Didier Girard, ingénieur hospitalier chargé de la restauration au CH Le Mans, a conçu un guide pour un service hôtelier adapté aux patients en fin de vie dans les établissements de santé. Le titre "cuisiner le plaisir" est éloquent sur ses intentions.
Remettre le plaisir au coeur du repas
Comment redonner de l'appétit à des personnes en fin de vie ?
"Il est possible à l'hôpital et dans les établissements de santé, de susciter l'envie de manger a chez un résident âgé, qui parfois a perdu l'envie de se nourrir, voire éprouve du dégoût pour la nourriture dans le cadre de son traitement (nausées, douleurs buccales, problèmes de transit, difficultés à mastiquer ou à déglutir, etc.). Il faut pour ce faire, réintroduire la notion de plaisir au moment du repas.
Il s'agit dans un premier temps de prendre en compte les effets et les conséquences induits par le traitement, les médicaments, (sensibilité à la chaleur, aux odeurs, etc.), et lui proposer un menu adapté et présenté de manière attrayante : présentation des mets, couleurs des aliments, décorations, esthétique du service de table, etc.), en plus d'être conforme aux apports nutritionnels recommandés."
"Pour les patients en fin de vie, les objectifs et les démarches sont les mêmes, avec un soin particulier apporté aux volumes des aliments, présentés en petites quantités. Il faut néanmoins privilégier une alimentation plaisir plutôt qu'une recherche vaine d'apports nutritionnels. C'est l'aspect "plaisir et émotion" qui doit primer, en faisant du repas un moment de partage. La possibilité pour les proches de partager les instants de repas avec les patients peut notamment s'inscrire dans cette démarche."
Beaucoup de personnes âgées ont perdu le goût. La restauration collective peut-elle répondre a des besoins aussi particuliers ?
"Oui, en remettant le plaisir au coeur de la prise des repas... Pour redonner l'envie de manger, on peut par exemple décliner le menu sur une carte au choix, jouer sur des textures modifiées selon la pathologie du convive (coupé, haché, mixé), optimiser la présentation des plats, etc. Tout ce qui fait la plus value professionnels du cuisinier et qui peut souligner l'attention et la considération portée au convive. Pour les patients, le repas comme "moment de soin" peut dès lors se conjuguer avec un "moment de plaisir".
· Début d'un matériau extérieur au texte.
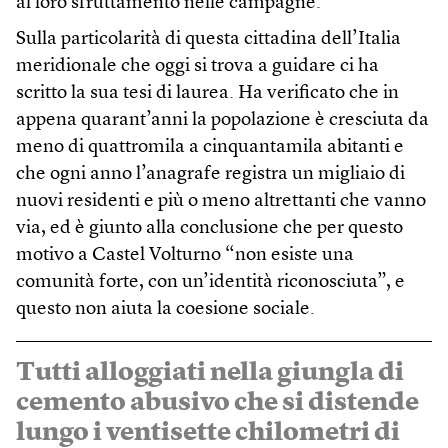
al loro sfruttamento nelle campagne.
Sulla particolarità di questa cittadina dell’Italia
meridionale che oggi si trova a guidare ci ha
scritto la sua tesi di laurea. Ha verificato che in
appena quarant’anni la popolazione è cresciuta da
meno di quattromila a cinquantamila abitanti e
che ogni anno l’anagrafe registra un migliaio di
nuovi residenti e più o meno altrettanti che vanno
via, ed è giunto alla conclusione che per questo
motivo a Castel Volturno “non esiste una
comunità forte, con un’identità riconosciuta”, e
questo non aiuta la coesione sociale.
Tutti alloggiati nella giungla di
cemento abusivo che si distende
lungo i ventisette chilometri di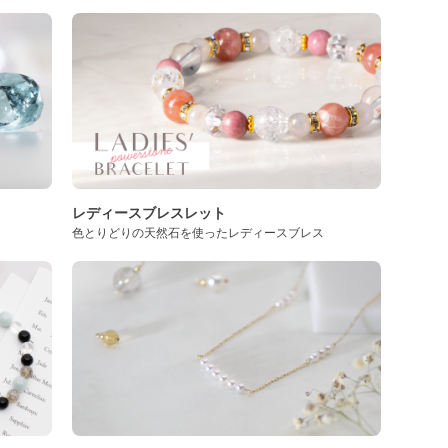
レディースブレスレット
色とりどりの天然石を使ったレディースブレス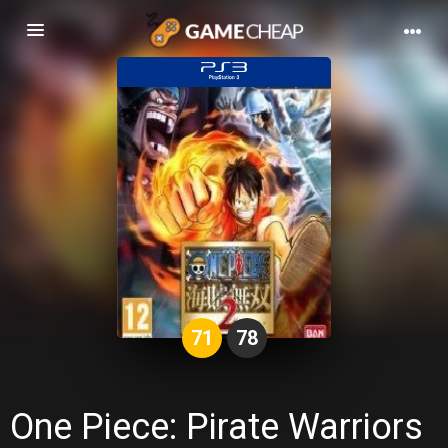
Basculer
la
navigation
71
78
One Piece: Pirate Warriors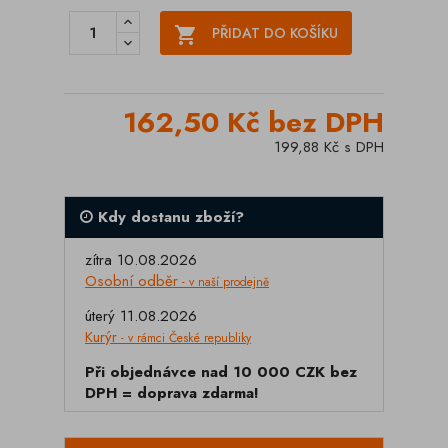

PŘIDAT DO KOŠÍKU
162,50 Kč bez DPH
199,88 Kč s DPH
Kdy dostanu zboží?
zítra 10.08.2026
Osobní odběr
- v naší prodejně
úterý 11.08.2026
Kurýr
- v rámci České republiky
Při objednávce nad 10 000 CZK bez
DPH = doprava zdarma!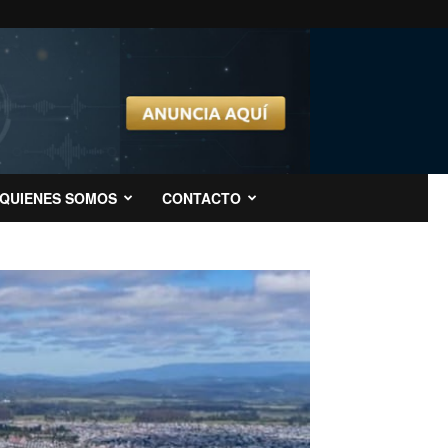
QUIENES SOMOS
CONTACTO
"Dans le cadre de l'hôtellerie, le savoir-faire et le savoir-être des soignants est primordial. Ils doivent par exemple apporter une attention toute particulière à la remise en température des plats à l'office, à la disposition et la présentation sur le plateau et à l'accompagnement du résident (échanges, valorisation des mets lors du service, etc.). Leur rôle est essentiel pour restituer à l'alimentation sa valeur de plaisir.
Le temps accordé à la prise des repas doit être satisfaisant et la fréquence des horaires respectée (petit-déjeuner, déjeuner, dîner). Par ailleurs, le jeûne nocturne doit être évité. L'environnement de la prise des repas est aussi un facteur primordial dans la redécouverte du goût, de l'appétit et du plaisir chez les patients. Un cadre chaleureux (agencement, mobilier et décorations des salles à manger et des chambres) y contribuera grandement."
Le mode de distribution des repas n'est-il pas souvent un facteur engendrant de mauvaises conditions de dégustation?
Lorsque la salle à manger est proche de la cuisine, le repas subit moins d'étapes entre la fabrication et son service hôtelier. Cependant, dans les grands établissements, le système de liaison froide est priorisé pour la maîtrise de sécurité alimentaire . S'il est mal organisé dans le dernier maillon de l'hôtellerie à l'office (remise en température), le repas sera mal perçu et non consommé .
Dans les établissements de santé les CLAN (Comité de Liaison Alimentation Nutrition) sont nécessaires afin que médecin, diététicien, soignants et personnel de restauration travaillent ensemble sur des objectifs communs, ensemble c'est prendre soin.